Your answer should hold only the lines from the start of the data below through the line with "left front paw: (385, 950)", copied exactly, with pictures left out.

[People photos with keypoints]
=-=-=-=-=

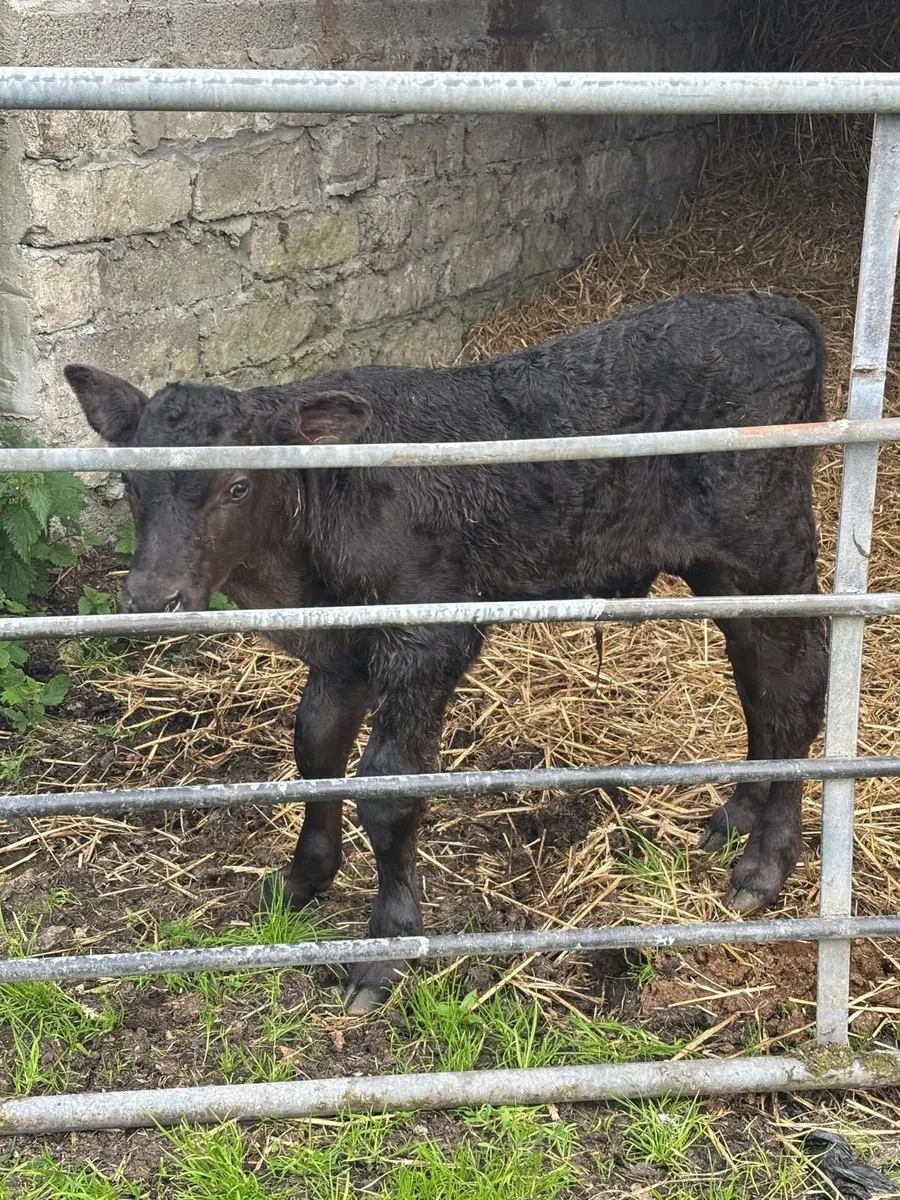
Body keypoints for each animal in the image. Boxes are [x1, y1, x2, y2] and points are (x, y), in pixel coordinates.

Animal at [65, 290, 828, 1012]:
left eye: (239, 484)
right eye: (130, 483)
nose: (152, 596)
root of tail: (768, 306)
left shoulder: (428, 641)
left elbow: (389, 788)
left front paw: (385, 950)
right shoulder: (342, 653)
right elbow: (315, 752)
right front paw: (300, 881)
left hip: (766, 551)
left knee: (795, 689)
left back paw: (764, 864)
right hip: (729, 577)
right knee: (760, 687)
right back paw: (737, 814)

=-=-=-=-=

*Finished exercise*
Body keypoints for each animal in the image. Boxes are [x1, y1, x2, y2] and points are (x, y), in pixel coordinates.

Animal at [65, 290, 828, 1012]:
left eye: (239, 484)
right eye: (130, 483)
nose: (152, 596)
root of tail: (768, 306)
left shoulder: (428, 641)
left elbow: (389, 788)
left front paw: (385, 950)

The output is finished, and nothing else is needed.